**Supplied text:**
· · · · ·

Jul. 10th, 2001

silversolitaire: (bushed)
I knew this was going to happen! *laughs* So, my girlfriend, completely inexperienced with time shift and foreign currencies and so on, read the time schedule wrong. It turns out she's not arriving tomorrow, Tuesday, but on Wednesday! This was giving me an ulcer all day. My dad had taken tomorrow off just because of that, so he could be her and her sisters up from the airport together with me! I weaseled myself out of work, too. And on Wednesday I have an important class! >_< Not good. Well, I managed to straighten all things out.

So it's not that bad after all. I get one more day to clean up (my room looks good! YAY!), I got to take a shower in our nice, new bathroom, instead of the old one in my flat with the rusty pipes, I get to sleep in tomorrow AND I can rp a bit with kat. We actually managed to come up with a storyline! *hugs kat tightly* I hope you'll get better, love.

· · · · ·

**Given entries:**
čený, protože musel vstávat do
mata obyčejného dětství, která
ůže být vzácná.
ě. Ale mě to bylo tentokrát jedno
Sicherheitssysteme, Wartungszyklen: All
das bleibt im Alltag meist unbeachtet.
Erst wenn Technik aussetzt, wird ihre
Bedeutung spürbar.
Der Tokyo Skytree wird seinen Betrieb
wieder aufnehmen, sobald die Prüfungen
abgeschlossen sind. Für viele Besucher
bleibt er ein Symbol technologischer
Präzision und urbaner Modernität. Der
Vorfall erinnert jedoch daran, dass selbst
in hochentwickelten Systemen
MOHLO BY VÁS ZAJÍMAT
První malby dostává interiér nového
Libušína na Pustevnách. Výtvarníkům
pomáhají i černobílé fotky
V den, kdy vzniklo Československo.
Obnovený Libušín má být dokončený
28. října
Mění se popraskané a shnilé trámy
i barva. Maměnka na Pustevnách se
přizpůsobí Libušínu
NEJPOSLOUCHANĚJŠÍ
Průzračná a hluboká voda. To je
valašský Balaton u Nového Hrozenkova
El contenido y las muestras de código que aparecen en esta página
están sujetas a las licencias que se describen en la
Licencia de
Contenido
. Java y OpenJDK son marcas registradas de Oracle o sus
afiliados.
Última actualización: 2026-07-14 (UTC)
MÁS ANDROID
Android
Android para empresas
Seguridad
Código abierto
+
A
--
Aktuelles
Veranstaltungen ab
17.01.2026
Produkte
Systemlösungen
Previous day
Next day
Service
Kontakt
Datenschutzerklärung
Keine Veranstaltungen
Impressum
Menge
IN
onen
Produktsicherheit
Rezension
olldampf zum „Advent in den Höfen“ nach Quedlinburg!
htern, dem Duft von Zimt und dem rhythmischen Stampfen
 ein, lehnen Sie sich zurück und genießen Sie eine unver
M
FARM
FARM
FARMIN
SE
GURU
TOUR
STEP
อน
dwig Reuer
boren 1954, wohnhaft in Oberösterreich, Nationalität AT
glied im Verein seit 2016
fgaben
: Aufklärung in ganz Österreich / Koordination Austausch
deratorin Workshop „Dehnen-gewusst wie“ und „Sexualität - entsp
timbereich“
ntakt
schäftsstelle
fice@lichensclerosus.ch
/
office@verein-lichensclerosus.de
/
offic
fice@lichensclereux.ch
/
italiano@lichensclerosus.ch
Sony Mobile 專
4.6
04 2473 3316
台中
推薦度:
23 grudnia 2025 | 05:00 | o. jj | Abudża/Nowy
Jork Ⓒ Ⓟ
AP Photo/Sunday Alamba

· · · · ·

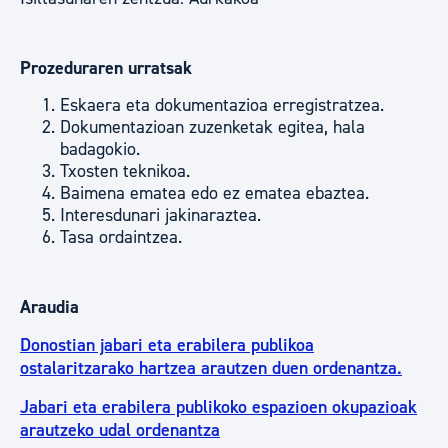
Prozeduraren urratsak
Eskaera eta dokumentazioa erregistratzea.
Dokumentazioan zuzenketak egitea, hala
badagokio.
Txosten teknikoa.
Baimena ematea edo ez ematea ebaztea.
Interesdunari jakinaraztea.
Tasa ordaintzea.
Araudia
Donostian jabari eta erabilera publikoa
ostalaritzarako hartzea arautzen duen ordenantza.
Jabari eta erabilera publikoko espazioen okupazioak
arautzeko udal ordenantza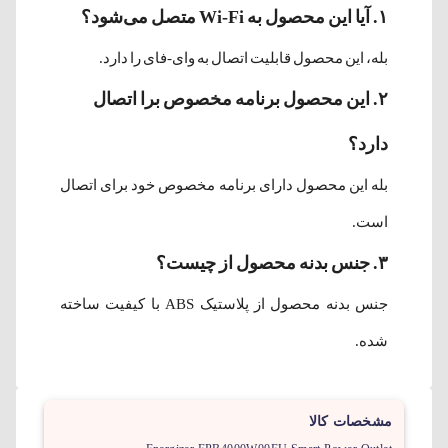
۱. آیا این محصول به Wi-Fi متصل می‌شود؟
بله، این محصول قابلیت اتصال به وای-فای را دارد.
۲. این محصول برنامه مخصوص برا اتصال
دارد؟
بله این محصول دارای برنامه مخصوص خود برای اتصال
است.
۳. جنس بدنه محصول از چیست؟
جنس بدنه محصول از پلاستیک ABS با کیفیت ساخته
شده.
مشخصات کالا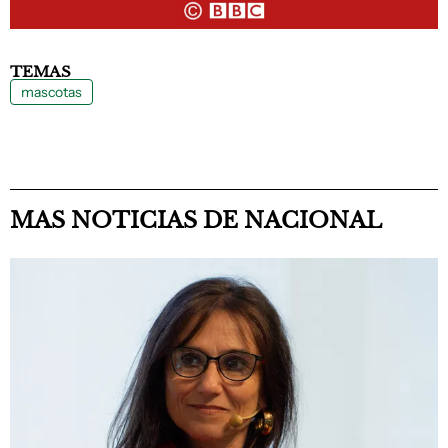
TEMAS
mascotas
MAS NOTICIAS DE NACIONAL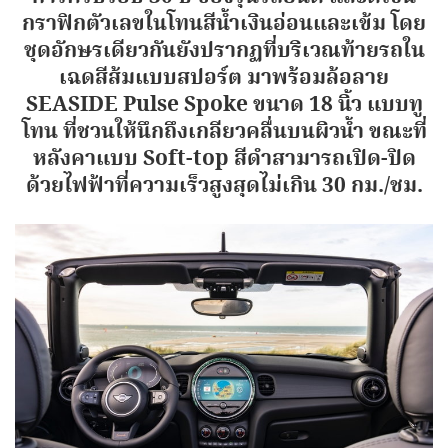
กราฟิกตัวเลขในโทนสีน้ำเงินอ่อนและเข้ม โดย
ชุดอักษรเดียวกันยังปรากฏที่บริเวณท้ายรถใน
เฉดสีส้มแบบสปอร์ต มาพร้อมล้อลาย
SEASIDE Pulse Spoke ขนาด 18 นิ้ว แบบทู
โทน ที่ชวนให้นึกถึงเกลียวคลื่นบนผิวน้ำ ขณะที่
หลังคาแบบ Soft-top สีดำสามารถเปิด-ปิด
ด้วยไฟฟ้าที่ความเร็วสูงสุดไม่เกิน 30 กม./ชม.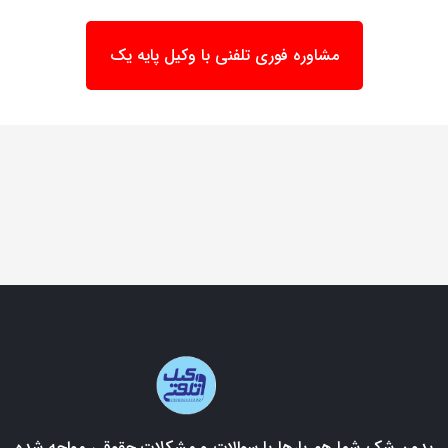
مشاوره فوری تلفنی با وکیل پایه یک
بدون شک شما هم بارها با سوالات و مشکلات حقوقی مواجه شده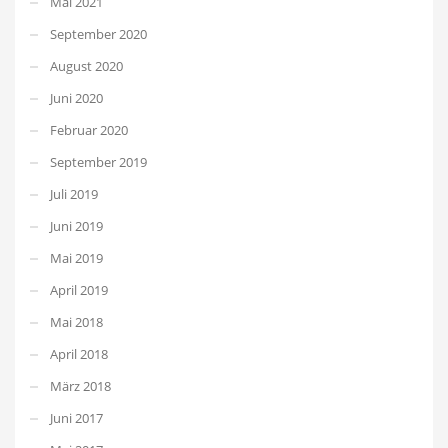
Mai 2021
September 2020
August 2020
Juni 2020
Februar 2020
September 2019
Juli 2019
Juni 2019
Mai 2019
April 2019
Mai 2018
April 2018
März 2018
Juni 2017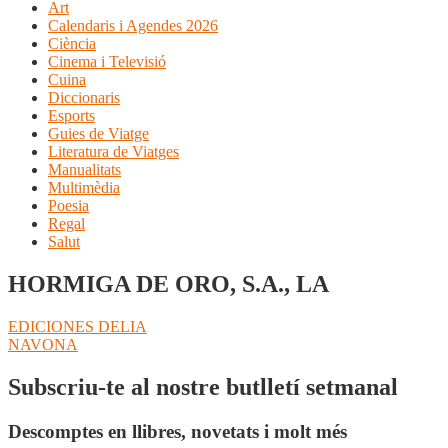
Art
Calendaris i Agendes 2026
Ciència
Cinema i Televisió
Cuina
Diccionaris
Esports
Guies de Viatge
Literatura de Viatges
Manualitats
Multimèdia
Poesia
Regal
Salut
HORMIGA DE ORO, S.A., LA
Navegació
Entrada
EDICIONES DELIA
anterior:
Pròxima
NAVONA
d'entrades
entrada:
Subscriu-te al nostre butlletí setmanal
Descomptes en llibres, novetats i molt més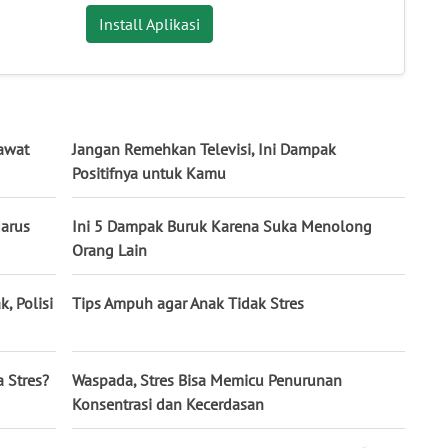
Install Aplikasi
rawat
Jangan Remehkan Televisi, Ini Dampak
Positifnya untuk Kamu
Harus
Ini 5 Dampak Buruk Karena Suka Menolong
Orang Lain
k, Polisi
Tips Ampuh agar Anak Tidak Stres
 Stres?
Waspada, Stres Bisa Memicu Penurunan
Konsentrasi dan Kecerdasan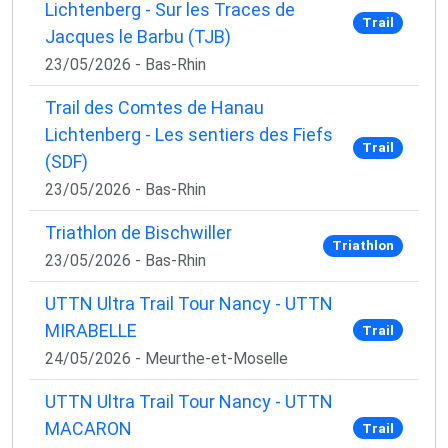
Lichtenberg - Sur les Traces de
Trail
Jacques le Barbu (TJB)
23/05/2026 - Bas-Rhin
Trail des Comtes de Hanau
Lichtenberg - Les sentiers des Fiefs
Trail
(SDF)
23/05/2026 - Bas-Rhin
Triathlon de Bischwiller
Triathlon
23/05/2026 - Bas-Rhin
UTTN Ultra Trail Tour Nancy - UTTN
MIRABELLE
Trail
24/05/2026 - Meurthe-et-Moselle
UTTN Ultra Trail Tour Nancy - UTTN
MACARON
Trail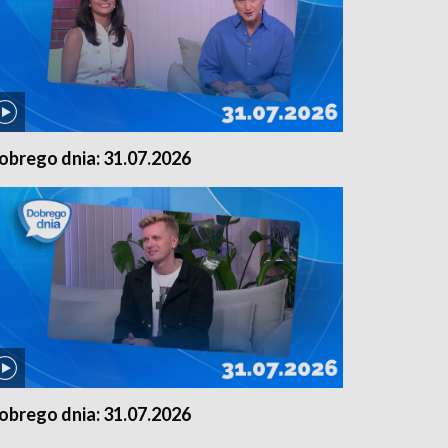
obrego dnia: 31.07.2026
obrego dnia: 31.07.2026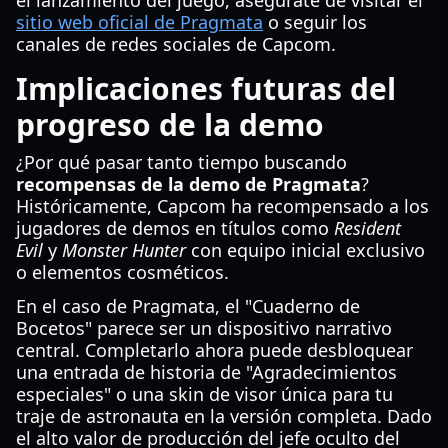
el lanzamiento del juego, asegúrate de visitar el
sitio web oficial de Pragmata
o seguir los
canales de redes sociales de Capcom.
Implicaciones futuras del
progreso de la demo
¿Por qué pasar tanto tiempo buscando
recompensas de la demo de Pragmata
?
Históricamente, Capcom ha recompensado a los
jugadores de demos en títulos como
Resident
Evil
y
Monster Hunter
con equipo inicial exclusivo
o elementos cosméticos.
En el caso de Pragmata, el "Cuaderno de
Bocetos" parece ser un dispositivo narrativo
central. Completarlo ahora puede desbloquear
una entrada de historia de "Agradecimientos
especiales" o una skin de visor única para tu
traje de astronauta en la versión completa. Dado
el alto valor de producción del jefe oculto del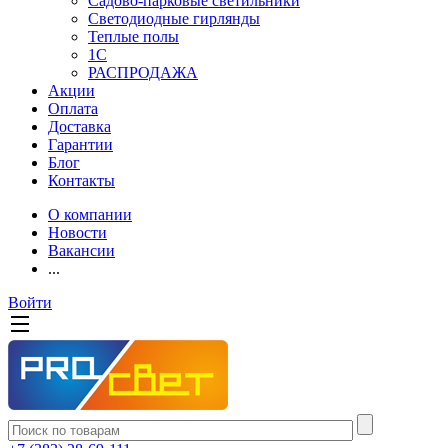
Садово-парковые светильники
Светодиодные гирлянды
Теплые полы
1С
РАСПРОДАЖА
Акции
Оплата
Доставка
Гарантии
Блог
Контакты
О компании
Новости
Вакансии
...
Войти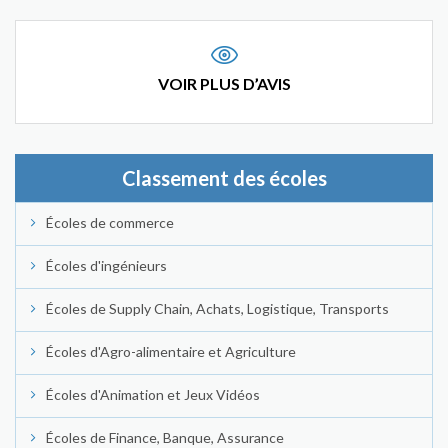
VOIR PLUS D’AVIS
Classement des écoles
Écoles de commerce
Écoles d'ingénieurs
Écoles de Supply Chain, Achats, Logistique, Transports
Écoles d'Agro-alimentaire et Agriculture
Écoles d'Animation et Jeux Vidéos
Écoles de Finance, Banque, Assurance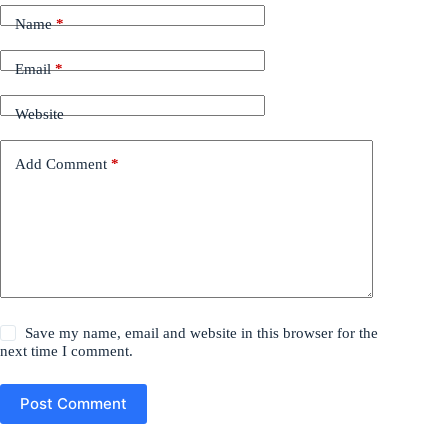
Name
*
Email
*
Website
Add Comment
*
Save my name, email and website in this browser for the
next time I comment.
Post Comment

· · · · ·

**Task to complete:**
Continue the diary entry about the girlfriend's mixed-up arrival day, picking up right after its last sentence and keeping it separate from the records.

**Answer:**
Actually, it looks like this time my gf and I are meeting, it'll be just like all the other times we've spent together. Lots of things go wrong, but it's always great fun! Hahahah, when I think of the last time in Orlando! Everything went wrong! The car kept dying on us all the time, we lost bags, fought, got tickets, drenched, I missed my plane... but it was fun! hahaha! And this winter in NY! Whole crap! The snow storm! hahahaha

Aw well... it'll be fine.

Just watched the end of Gormenghast. I feel so sorry for Steerpike. I just wanted to be loved and love. He never knew how to do it. Everyone hated him, treated him like scum. No wonder he did what he did... I must say, none of the characters in Gormenghast is very likeable. Titus is a wimp, Gertrude a cold-hearted bitch, Steerpike an ambitious killer, Fuschia has a problem with her craving for attention and the rest is plain insane! o.o

No wonder I like Steerpike best. At least he's *hot*. Well, until he gets disfigured anyway...
silversolitaire: (LOL)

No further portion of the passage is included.